Q: How do I process the YML file programmatically?
A: Python's PyYAML or ruamel.yaml, JavaScript's js-yaml, Java's SnakeYAML, Go's go-yaml, and Ruby's built-in YAML module all parse .yml files natively. Command-line tools like yq allow filtering and transforming YML data without writing code, similar to how jq works for JSON.
Q: Is the output suitable for Docker Compose?
A: The output is a structured representation of LaTeX document content, not a Docker Compose service definition. However, extracted metadata can be used in build arguments, environment variables, or labels within a docker-compose.yml file. The data format is fully compatible with any YML-consuming tool.

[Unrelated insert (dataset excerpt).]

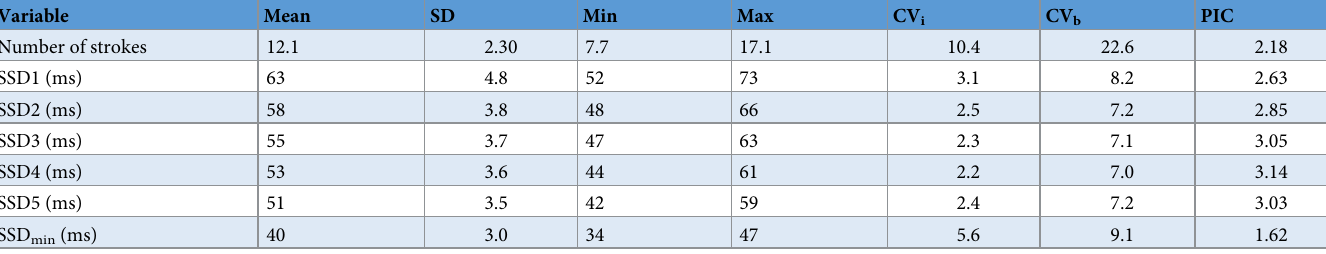
Table contains mean values of analysed drumming parameters: Number of strokes; SSD1-5 –first five stroke-to-stroke durations, SSDmin—minimum SSD. Mean values (Mean), standard deviation (SD), minimal (Min) and maximal (Max) values, within- (CV i ) and between-individual coefficient of variation (CV b ), and potential for identity coding (PIC) are given. Table based on 609 rolls belonging to 41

Q: How are special characters handled?
A: YAML handles most special characters naturally in plain scalar values. Strings containing colons, hashes, or other YAML-significant characters are automatically quoted in the output. LaTeX special characters like backslashes and braces are preserved within string values, and Unicode characters from the LaTeX source are encoded as UTF-8.
Q: Can I validate the YML output against a schema?
A: Yes. You can define a JSON Schema and validate the YML output against it using tools like ajv, yamale, or Cerberus. IDE extensions for VS Code provide real-time validation with schema support. The yamllint tool checks syntax and style, while schema validation ensures the data structure meets your specific requirements.